The value of the ruble tumbled sharply against the U.S. dollar on Wednesday, on signs the latest wave of sanctions from Western countries are beginning to impact Russia’s economy.
Russian finance minister Anton Siluanov told journalists on Tuesday that the G7 economies, plus the European Union and Australia, imposing an oil price cap at $60 per barrel, is squeezing Russia’s export income.
This could widen Russia’s budget deficit than the planned 2% of GDP in 2023, Reuters reported on Tuesday. In losses that intensified as U.S. markets opened, the ruble
slumped 3% to 72.45 dollars early Wednesday.
“Is a bigger budget deficit possible? It is possible, if revenues are lower than planned. What are the risks next year? Price risks and restrictions,” Siluanov said in approved comments to reporters.
The sanctions, which took effect on Dec. 5, were imposed in retaliation to Moscow withdrawing oil flows to Europe and to limit Russia’s funding of its military campaign in Ukraine.
The Russian ruble has consequently dropped, losing some of its summer gains when it benefited from higher oil prices.
“The ruble will continue to weaken because there’s no fundamental demand [for it],” Vladimir Milov, a Russian opposition politician told the New York Times on Monday.

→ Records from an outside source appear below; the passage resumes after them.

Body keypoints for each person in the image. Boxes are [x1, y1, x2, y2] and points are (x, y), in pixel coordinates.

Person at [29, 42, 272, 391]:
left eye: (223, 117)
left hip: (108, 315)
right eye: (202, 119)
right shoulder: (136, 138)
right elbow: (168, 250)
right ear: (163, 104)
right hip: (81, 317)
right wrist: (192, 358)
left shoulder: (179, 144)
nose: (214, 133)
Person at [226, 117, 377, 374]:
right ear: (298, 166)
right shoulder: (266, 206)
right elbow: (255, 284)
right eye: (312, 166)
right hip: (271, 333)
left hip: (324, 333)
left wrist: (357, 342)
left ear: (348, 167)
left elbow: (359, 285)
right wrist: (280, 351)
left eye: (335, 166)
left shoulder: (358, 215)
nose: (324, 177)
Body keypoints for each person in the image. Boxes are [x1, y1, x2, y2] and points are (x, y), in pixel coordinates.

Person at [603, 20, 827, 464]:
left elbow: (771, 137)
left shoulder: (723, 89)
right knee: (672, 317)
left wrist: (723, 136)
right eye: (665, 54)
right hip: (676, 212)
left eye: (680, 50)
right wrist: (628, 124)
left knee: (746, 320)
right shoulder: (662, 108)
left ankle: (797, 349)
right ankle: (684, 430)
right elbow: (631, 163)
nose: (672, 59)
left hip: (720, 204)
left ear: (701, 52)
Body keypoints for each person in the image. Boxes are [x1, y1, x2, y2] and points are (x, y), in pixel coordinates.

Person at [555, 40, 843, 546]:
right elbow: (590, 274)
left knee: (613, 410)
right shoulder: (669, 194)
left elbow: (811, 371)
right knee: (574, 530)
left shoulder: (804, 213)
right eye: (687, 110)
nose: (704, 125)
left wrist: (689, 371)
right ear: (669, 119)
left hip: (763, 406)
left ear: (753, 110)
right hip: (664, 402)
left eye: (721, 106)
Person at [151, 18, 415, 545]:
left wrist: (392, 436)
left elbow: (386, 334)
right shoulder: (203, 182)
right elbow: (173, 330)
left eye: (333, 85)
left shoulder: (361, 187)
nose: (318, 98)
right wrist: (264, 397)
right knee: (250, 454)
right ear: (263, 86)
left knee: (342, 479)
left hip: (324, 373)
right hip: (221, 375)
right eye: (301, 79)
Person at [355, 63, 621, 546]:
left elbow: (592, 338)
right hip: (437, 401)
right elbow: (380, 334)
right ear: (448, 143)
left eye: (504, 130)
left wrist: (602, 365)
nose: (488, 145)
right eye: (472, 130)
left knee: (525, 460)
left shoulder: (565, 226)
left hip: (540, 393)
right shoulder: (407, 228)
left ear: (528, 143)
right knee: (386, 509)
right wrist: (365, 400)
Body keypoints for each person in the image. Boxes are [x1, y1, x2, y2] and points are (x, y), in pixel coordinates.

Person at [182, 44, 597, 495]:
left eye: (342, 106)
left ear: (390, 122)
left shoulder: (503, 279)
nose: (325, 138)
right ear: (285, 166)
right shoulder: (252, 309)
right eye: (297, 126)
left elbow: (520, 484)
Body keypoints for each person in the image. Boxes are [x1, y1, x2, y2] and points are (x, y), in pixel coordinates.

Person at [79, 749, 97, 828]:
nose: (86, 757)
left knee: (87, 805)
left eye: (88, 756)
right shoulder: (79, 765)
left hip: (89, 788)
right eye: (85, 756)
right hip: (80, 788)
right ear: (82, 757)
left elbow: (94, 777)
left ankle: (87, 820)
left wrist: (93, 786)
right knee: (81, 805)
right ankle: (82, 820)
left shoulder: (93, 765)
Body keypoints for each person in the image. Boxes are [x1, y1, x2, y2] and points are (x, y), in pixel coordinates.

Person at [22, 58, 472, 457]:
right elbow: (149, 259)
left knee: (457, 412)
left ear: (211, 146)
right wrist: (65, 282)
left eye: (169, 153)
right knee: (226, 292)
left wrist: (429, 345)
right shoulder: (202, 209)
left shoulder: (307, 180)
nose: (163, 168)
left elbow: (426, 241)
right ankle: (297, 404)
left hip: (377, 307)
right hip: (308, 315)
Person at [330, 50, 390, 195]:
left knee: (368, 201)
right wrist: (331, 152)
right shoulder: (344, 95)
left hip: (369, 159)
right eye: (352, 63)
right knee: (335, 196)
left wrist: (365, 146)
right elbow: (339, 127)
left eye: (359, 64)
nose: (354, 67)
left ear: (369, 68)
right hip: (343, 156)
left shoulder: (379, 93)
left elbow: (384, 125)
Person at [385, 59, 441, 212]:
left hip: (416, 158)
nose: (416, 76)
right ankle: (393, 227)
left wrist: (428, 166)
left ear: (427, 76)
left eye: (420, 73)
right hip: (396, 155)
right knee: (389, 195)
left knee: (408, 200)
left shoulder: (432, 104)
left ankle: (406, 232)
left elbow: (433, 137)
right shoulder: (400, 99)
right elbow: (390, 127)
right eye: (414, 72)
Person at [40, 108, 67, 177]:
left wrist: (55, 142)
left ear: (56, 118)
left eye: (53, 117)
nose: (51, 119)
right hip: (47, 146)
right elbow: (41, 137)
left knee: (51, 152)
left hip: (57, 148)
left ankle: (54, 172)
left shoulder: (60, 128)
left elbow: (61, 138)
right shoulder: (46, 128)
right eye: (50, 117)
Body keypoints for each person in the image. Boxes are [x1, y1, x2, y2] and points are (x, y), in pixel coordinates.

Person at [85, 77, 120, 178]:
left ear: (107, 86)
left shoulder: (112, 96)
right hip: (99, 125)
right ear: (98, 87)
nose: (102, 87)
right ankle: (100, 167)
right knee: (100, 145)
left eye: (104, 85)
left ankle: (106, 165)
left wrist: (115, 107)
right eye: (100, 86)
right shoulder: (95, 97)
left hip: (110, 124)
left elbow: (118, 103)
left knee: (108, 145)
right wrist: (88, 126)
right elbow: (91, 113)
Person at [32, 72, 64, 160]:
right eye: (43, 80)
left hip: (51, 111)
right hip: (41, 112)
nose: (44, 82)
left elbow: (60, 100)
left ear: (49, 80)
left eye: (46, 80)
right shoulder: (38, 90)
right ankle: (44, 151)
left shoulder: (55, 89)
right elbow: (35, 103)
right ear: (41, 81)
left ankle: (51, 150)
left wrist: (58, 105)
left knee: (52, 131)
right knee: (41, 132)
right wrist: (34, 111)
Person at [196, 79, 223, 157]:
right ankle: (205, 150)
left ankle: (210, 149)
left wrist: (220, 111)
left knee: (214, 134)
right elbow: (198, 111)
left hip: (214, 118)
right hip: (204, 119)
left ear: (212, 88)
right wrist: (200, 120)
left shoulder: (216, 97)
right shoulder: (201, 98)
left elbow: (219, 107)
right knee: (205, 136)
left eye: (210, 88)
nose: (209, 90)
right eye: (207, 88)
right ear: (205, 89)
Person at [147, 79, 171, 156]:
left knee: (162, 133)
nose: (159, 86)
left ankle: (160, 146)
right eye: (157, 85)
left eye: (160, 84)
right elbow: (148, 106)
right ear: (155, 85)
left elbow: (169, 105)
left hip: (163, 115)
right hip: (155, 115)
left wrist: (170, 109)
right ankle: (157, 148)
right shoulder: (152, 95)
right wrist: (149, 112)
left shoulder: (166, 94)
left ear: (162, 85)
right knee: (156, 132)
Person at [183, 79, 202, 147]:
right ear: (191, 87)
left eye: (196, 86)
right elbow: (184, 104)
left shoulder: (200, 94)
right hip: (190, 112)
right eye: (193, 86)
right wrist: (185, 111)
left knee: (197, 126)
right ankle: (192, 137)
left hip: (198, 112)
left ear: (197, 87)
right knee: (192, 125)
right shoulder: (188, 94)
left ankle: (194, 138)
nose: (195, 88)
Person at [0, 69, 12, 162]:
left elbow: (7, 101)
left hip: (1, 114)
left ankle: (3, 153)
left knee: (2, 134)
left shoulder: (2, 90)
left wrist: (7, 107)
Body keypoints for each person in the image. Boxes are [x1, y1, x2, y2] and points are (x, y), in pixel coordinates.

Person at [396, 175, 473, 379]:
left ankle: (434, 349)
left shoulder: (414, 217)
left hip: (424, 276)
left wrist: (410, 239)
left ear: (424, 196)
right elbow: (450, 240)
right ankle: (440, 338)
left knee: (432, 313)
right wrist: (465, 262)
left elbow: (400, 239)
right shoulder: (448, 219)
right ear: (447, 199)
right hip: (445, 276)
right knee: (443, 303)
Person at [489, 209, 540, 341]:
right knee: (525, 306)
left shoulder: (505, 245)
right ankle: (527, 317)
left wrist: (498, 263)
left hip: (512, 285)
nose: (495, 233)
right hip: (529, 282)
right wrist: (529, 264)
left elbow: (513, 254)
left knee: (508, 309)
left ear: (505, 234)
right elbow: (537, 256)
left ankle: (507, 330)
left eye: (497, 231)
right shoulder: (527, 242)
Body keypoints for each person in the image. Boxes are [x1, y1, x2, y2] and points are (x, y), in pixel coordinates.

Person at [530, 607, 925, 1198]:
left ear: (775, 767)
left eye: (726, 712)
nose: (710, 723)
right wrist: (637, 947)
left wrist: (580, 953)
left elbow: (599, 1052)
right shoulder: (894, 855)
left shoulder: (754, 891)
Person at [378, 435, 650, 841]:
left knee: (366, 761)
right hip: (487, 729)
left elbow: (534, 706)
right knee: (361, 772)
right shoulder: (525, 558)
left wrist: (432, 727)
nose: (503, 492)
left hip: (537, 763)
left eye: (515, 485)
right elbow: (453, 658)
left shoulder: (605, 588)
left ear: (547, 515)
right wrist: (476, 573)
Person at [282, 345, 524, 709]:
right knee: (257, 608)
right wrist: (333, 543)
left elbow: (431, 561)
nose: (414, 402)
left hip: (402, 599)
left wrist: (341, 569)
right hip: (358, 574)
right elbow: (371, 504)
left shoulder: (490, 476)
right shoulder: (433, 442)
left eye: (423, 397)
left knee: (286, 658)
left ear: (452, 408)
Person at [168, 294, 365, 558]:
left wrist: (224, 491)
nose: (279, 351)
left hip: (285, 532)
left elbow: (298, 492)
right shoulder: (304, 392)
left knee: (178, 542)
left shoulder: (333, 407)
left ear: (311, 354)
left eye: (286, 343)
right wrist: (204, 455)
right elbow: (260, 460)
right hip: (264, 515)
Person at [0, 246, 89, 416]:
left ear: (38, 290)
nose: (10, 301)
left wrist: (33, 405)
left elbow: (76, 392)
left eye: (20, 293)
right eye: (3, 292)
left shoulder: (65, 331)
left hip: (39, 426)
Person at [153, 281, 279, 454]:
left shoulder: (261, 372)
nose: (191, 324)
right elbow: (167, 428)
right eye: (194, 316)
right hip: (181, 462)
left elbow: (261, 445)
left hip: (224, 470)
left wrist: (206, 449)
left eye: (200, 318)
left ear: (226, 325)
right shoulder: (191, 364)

Meanwhile, Russia’s central bank is likely to drop the U.S. dollar and buy Chinese yuan on the foreign exchange market, in a bid to reduce reliance on Western finances, Reuters recently reported.
This year, yuan-ruble
trading on the Moscow’s currency exchange has increased from 1% to 40-45%, while the share of dollar-ruble trades have been slashed in half to 40%.